A youth whose car was set to become the first in the country to be crushed under tough new boy racer legislation has had a short reprieve.

Another car will instead make history in the Hutt Valley tomorrow when it is crushed at scrap metal yard as punishment for its owner breaching the "three strikes" law aimed at stopping boy racer behaviour on the roads.

Milton man Karn Clarrie Forrest, whose car was destined to be crushed first, pulled a switch on police when they seized his 1982 Toyota Corolla DX last year.

The stripped car was seized from Forrest's home last year and taken to a Dunedin scrap metal yard awaiting a final order to be crushed. Police were made aware of the switch and although they got the right car in April, it is understood paperwork is holding up its destruction.


Instead, a Nissan will fall victim to the law enacted under the watch of former police minister Judith Collins, who earned the nickname "crusher" after first proposing the law.

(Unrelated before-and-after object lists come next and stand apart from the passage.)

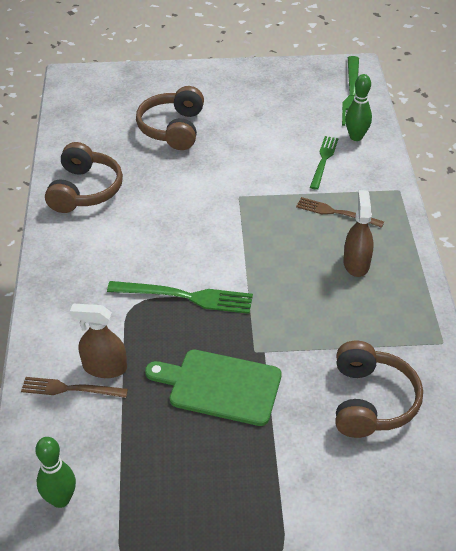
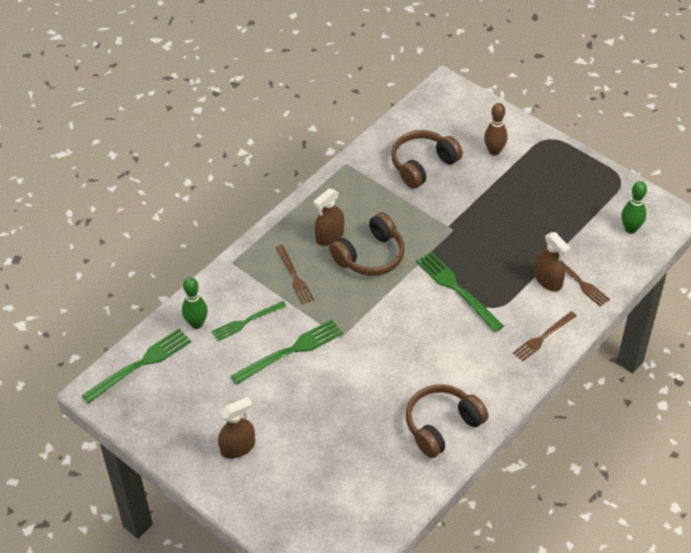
camera: 135 degrees left, 5 degrees up
(60, 309) = (543, 337): none -> brown fork
(173, 128) = (315, 438): brown headphones -> brown headphones (370, 256)
(219, 94) = (238, 447): none -> brown spray bottle
(220, 386) = (493, 225): green cutting board -> none
(263, 163) = (290, 351): none -> green fork
(319, 483) = (494, 151): none -> brown bowling pin

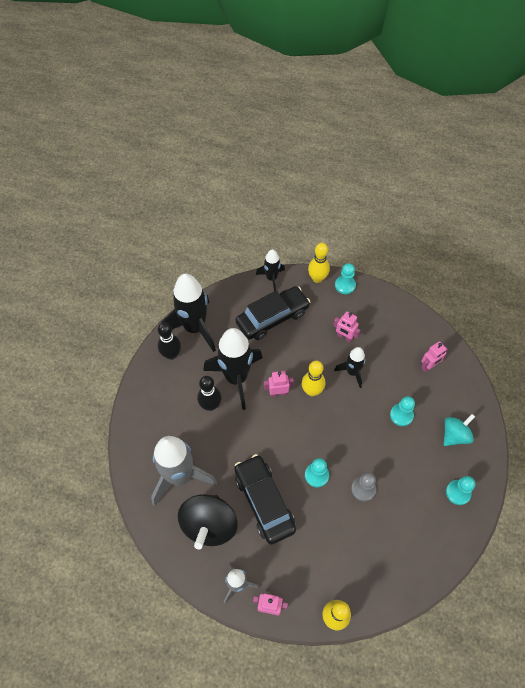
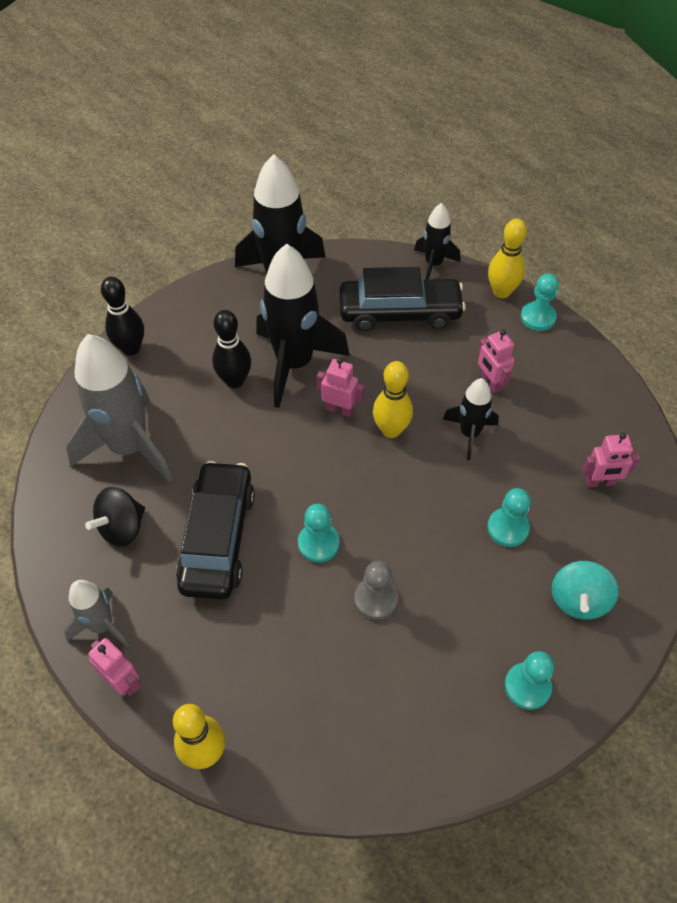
camera: 30 degrees right, 5 degrees down
(171, 354) = (229, 297): black bowling pin -> black bowling pin (131, 348)
(209, 525) = (122, 528): black spinning top -> black spinning top, size x0.61
(454, 435) = (578, 600): turquoise spinning top -> turquoise spinning top turned 120 degrees clockwise

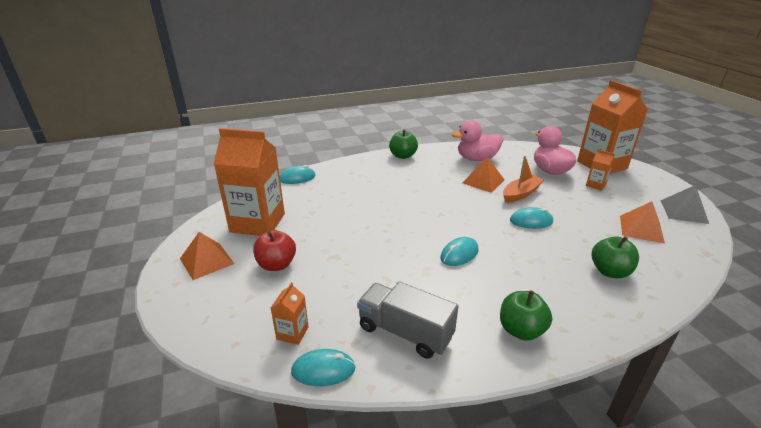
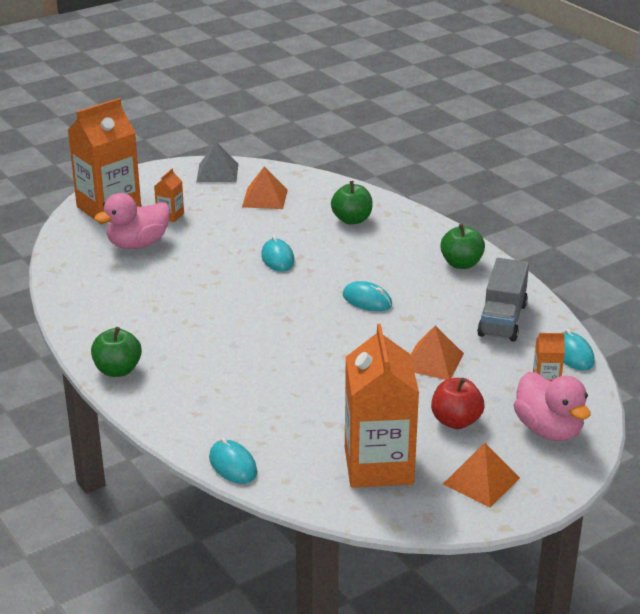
camera: 105 degrees left, 0 degrees up
(476, 159) = (112, 301): pink duck -> pink duck (548, 430)
(483, 181) = (186, 293): orange pyramid -> orange pyramid (433, 361)
(521, 194) = (212, 265): orange boat -> none

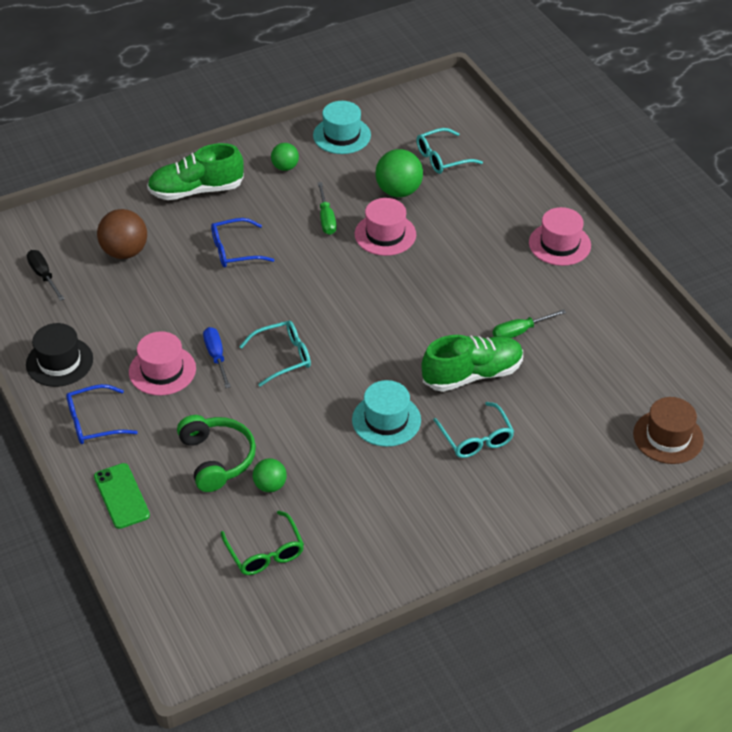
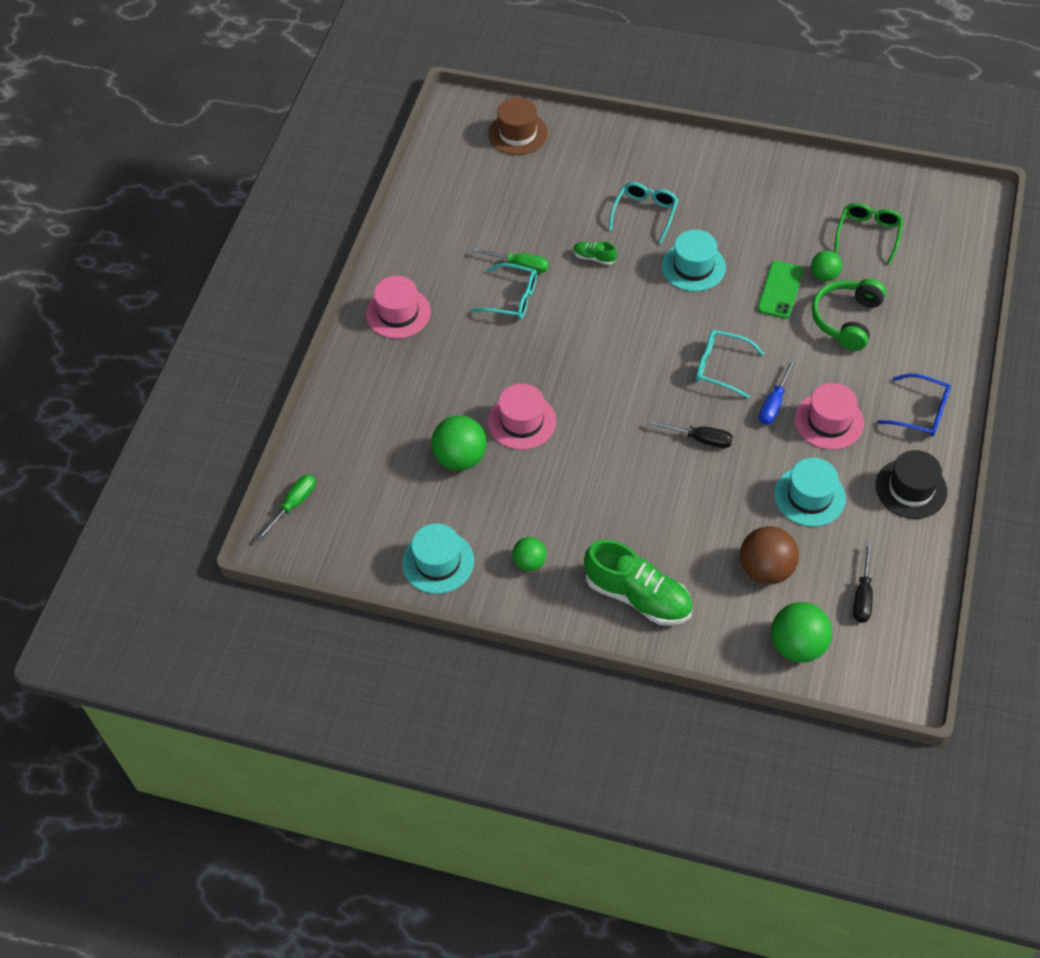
camera: 135 degrees left, 10 degrees up
(66, 225) = (797, 645): none -> green ball
(121, 496) = (942, 338): green phone -> green phone (780, 290)
(133, 312) = (809, 496): none -> turquoise hat
(235, 250) = (665, 498): blue glasses -> none
(248, 300) = (700, 439): none -> black screwdriver
(326, 219) = (553, 474): green screwdriver -> green screwdriver (293, 504)
(442, 158) = (382, 465): turquoise glasses -> turquoise glasses (512, 298)
(472, 375) = (594, 257): green shoe -> green shoe, size x0.45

Police Minister Anne Tolley said tomorrow's crushing would send a strong message to boy racers.

"Their behaviour is unacceptable and communities have had enough."

She said the legislation was proving to be a strong deterrent, with street racing offences down 17 per cent between January 1 and October 31 last year.

That reduction followed a 16 per cent drop in the same period in 2010.

The owner of the doomed car had yet to be sentenced but had pleaded guilty to driving related charges, police said today.

The legislation:

* The Land Transport (Enforcement Powers) Amendment Act and the Sentencing (Vehicle Confiscation) Amendment Act came into force in December 2009.

* Referred to as "boy racer legislation".

* Allows police to charge drivers and impound their vehicles for an "unnecessary exhibition of speed"or "sustained loss of traction".

* Vehicles can be seized and destroyed if a driver commits three street-racing offences.